Only the lines in the entries below from the line with "便于消费者按阶段准备。" to the line with "Bevat sulfieten", both included, belong in the answer, transcribed exactly and without pictures.
(EXERCISE DATA)
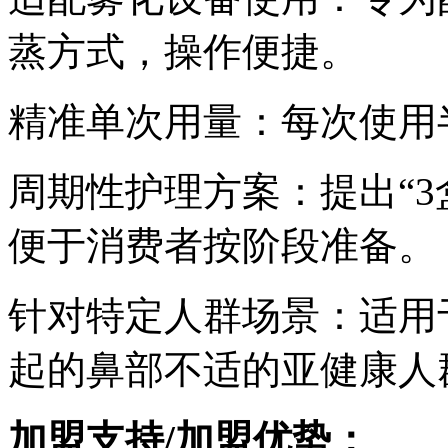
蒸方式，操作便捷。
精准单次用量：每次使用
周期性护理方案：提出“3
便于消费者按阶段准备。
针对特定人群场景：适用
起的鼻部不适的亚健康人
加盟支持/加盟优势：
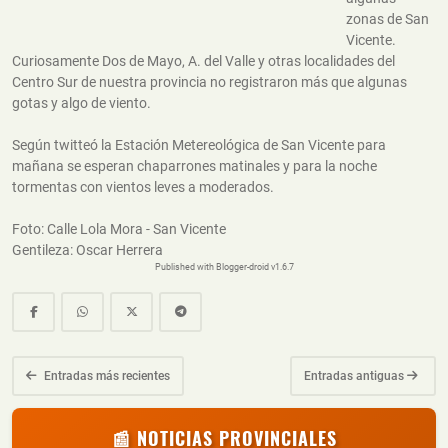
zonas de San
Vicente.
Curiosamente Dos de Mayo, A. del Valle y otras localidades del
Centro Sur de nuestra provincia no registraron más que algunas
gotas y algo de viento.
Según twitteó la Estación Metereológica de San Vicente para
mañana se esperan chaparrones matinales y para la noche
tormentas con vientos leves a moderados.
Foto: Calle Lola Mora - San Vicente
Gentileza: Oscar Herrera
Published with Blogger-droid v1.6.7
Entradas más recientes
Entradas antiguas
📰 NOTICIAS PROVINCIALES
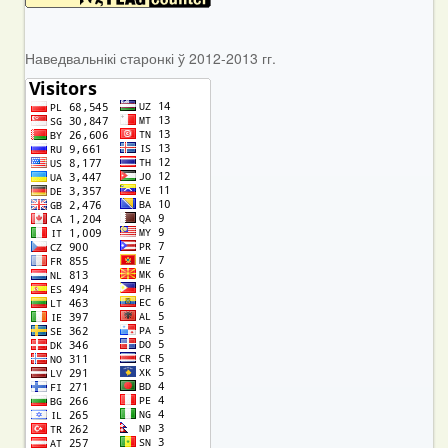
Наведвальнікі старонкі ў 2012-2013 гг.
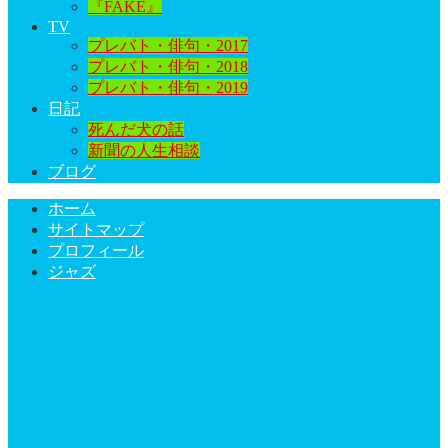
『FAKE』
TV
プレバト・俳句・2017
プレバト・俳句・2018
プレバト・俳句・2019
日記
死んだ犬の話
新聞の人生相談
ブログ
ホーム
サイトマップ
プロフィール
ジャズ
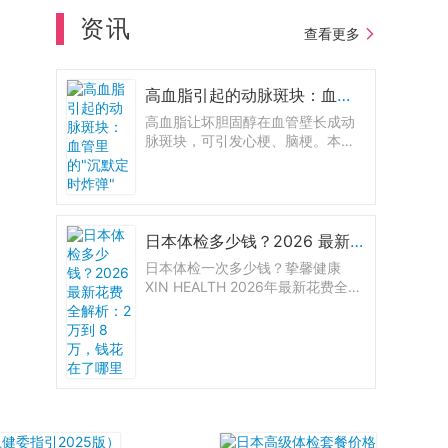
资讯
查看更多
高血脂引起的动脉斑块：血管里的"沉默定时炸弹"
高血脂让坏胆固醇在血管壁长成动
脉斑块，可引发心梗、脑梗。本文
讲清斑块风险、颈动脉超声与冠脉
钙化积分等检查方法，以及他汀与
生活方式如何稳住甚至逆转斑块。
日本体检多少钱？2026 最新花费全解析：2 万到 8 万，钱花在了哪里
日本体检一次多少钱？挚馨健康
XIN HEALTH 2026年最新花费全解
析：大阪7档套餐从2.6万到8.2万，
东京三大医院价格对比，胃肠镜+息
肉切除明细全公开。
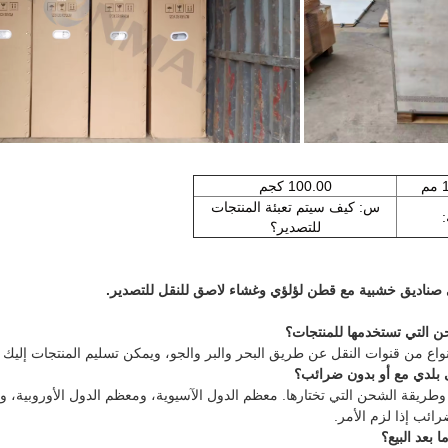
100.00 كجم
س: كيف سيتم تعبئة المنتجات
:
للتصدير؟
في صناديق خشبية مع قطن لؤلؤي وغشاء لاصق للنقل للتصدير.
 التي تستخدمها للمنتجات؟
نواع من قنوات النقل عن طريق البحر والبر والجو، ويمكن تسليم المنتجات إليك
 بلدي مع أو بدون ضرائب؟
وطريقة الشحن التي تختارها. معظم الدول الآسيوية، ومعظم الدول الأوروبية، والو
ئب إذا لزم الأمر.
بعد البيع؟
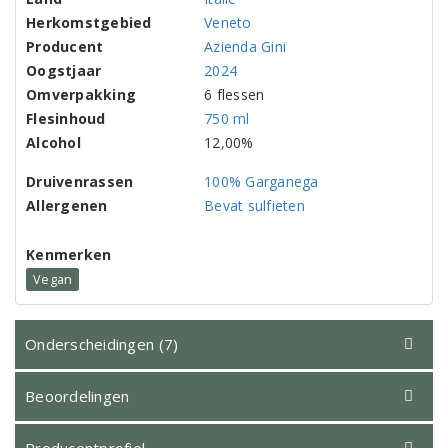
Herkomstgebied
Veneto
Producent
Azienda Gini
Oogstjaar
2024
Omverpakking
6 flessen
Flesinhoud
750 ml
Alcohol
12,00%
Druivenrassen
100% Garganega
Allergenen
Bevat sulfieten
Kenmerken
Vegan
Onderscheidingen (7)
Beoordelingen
(End EXERCISE DATA)
(EXERCISE DATA)
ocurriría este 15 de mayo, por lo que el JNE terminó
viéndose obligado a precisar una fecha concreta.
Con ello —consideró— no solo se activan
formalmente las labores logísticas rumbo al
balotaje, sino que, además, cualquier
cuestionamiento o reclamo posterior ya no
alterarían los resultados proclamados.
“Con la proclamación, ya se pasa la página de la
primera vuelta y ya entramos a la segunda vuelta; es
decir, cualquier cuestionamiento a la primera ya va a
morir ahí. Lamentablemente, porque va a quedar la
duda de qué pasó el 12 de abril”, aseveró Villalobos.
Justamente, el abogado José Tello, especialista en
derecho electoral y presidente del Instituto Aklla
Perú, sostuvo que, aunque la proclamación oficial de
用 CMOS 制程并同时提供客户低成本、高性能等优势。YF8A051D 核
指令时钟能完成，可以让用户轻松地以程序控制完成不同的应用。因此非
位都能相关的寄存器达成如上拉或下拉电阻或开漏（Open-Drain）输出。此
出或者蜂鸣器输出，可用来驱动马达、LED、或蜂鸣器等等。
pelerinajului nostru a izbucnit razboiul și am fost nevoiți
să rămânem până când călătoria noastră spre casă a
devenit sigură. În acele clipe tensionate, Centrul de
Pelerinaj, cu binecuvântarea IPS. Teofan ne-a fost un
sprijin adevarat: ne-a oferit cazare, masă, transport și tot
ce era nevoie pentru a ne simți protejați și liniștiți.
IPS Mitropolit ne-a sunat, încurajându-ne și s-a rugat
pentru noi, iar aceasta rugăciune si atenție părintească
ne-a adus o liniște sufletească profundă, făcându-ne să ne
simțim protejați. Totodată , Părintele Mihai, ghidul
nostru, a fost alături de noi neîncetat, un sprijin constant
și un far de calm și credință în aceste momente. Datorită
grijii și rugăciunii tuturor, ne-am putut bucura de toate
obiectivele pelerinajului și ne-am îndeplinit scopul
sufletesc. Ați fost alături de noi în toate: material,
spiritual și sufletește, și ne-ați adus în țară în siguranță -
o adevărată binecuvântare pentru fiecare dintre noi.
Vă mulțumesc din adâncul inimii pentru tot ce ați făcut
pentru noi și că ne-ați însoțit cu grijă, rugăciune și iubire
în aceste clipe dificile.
(End EXERCISE DATA)
(EXERCISE DATA)
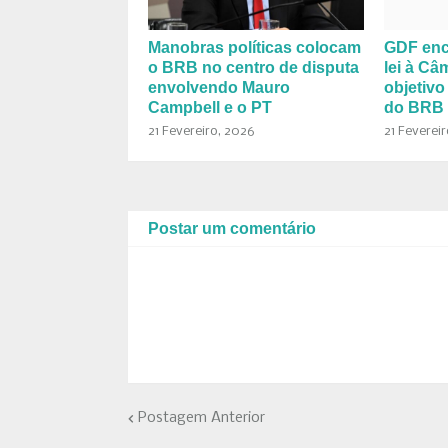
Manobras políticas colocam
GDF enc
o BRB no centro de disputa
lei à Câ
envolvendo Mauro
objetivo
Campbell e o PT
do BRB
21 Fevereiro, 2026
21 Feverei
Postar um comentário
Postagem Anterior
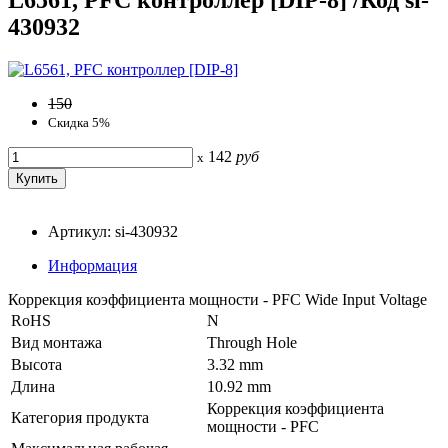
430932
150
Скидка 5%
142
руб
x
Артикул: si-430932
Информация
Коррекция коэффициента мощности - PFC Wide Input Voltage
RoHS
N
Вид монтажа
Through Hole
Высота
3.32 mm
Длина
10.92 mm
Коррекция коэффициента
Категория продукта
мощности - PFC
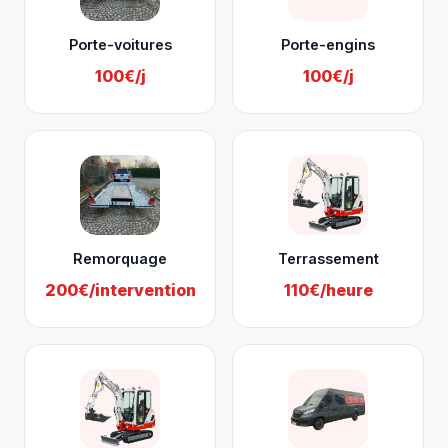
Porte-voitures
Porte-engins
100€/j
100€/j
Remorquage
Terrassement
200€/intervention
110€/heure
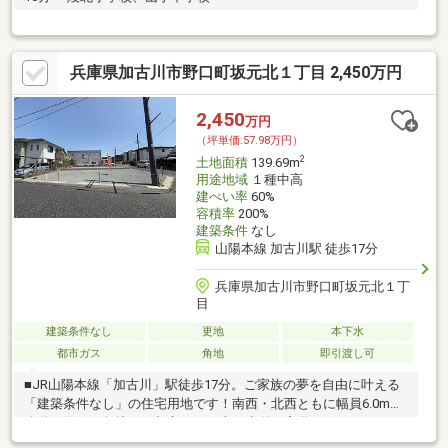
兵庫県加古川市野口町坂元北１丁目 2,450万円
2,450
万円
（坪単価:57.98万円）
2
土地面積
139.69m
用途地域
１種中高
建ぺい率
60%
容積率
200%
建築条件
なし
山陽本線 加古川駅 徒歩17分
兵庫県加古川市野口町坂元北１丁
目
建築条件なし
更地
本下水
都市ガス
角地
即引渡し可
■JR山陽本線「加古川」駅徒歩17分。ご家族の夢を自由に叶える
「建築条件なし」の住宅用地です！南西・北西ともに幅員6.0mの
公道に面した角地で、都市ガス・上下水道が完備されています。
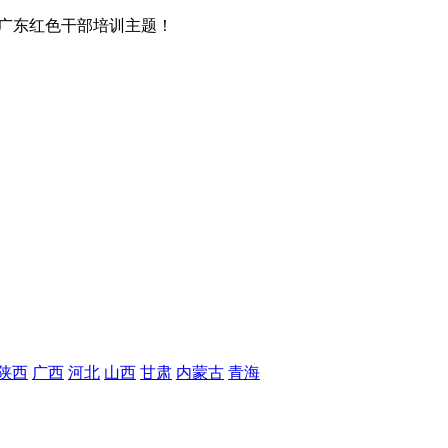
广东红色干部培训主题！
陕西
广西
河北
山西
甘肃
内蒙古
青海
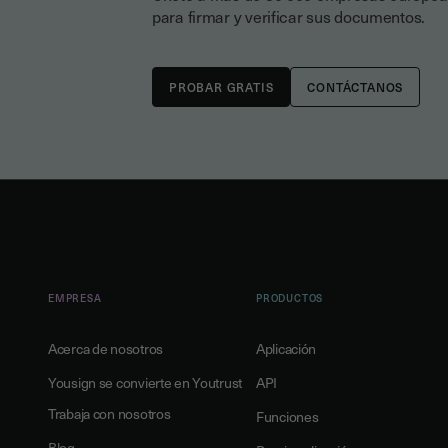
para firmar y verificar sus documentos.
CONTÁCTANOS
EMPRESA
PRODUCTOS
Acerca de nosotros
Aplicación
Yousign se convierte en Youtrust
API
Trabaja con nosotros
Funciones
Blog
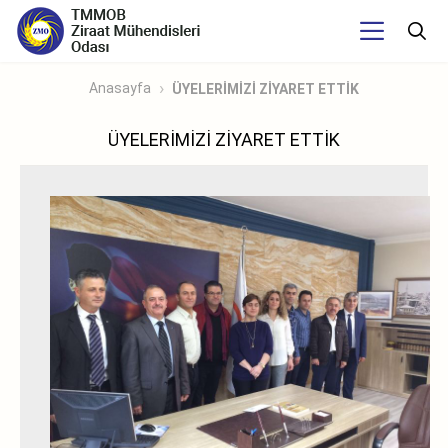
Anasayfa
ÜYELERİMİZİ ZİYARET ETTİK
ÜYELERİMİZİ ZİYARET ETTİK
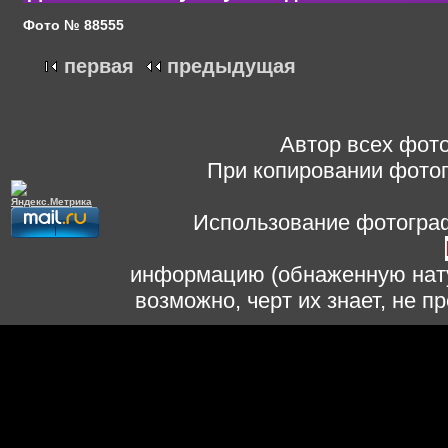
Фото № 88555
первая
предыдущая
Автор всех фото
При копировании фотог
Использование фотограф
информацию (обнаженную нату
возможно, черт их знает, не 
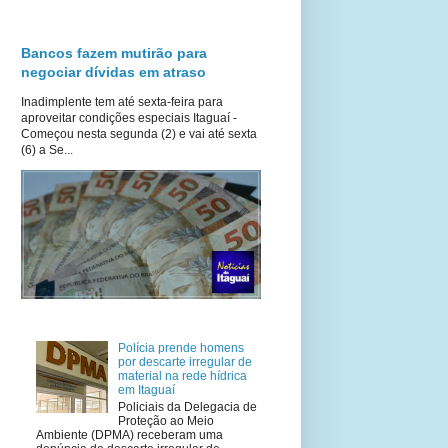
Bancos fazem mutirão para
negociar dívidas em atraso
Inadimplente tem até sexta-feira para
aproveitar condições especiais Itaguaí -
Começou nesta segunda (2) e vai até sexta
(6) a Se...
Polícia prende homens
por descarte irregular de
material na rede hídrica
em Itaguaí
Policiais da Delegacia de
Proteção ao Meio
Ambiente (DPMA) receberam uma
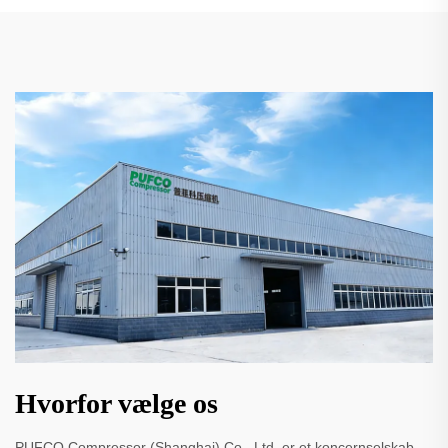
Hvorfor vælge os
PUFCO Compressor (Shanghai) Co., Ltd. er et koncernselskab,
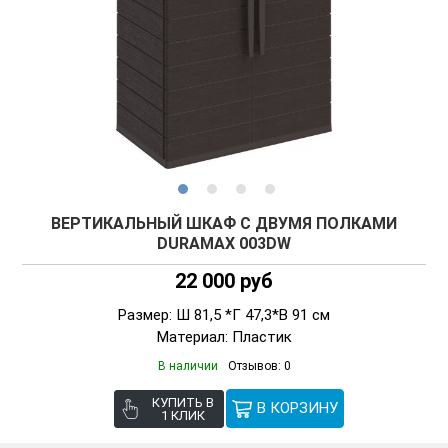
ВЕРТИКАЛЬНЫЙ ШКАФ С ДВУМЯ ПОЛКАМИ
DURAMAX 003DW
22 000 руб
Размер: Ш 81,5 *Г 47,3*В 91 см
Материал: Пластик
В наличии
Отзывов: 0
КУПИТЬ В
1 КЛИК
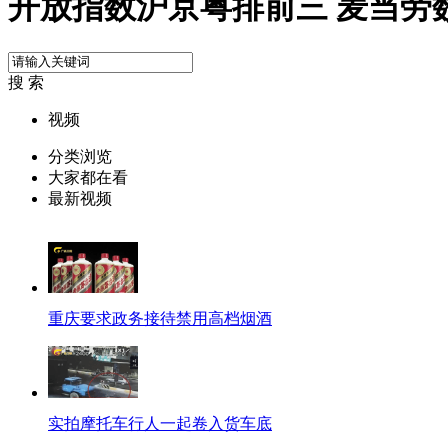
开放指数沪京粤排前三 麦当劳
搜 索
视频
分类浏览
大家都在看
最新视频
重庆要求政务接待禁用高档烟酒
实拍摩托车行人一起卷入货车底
(End EXERCISE DATA)
| ANSWER FOR THE TASK |
便于消费者按阶段准备。
针对特定人群场景：适用
起的鼻部不适的亚健康人
加盟支持/加盟优势：
zonas de San
Vicente.
Curiosamente Dos de Mayo, A. del Valle y otras localidades del
Centro Sur de nuestra provincia no registraron más que algunas
gotas y algo de viento.
Según twitteó la Estación Metereológica de San Vicente para
mañana se esperan chaparrones matinales y para la noche
tormentas con vientos leves a moderados.
Foto: Calle Lola Mora - San Vicente
Gentileza: Oscar Herrera
Published with Blogger-droid v1.6.7
Entradas más recientes
Entradas antiguas
📰 NOTICIAS PROVINCIALES
Наведвальнікі старонкі ў 2012-2013 гг.
『FAKE』
TV
プレバト・俳句・2017
プレバト・俳句・2018
プレバト・俳句・2019
日記
死んだ犬の話
新聞の人生相談
ブログ
ホーム
サイトマップ
プロフィール
ジャズ
资讯
查看更多
高血脂引起的动脉斑块：血管里的"沉默定时炸弹"
高血脂让坏胆固醇在血管壁长成动
脉斑块，可引发心梗、脑梗。本文
讲清斑块风险、颈动脉超声与冠脉
钙化积分等检查方法，以及他汀与
生活方式如何稳住甚至逆转斑块。
日本体检多少钱？2026 最新花费全解析：2 万到 8 万，钱花在了哪里
日本体检一次多少钱？挚馨健康
XIN HEALTH 2026年最新花费全解
析：大阪7档套餐从2.6万到8.2万，
东京三大医院价格对比，胃肠镜+息
肉切除明细全公开。
100.00 كجم
س: كيف سيتم تعبئة المنتجات
:
للتصدير؟
في صناديق خشبية مع قطن لؤلؤي وغشاء لاصق للنقل للتصدير.
 التي تستخدمها للمنتجات؟
نواع من قنوات النقل عن طريق البحر والبر والجو، ويمكن تسليم المنتجات إليك
 بلدي مع أو بدون ضرائب؟
وطريقة الشحن التي تختارها. معظم الدول الآسيوية، ومعظم الدول الأوروبية، والو
ئب إذا لزم الأمر.
بعد البيع؟
Herkomstgebied
Veneto
Producent
Azienda Gini
Oogstjaar
2024
Omverpakking
6 flessen
Flesinhoud
750 ml
Alcohol
12,00%
Druivenrassen
100% Garganega
Allergenen
Bevat sulfieten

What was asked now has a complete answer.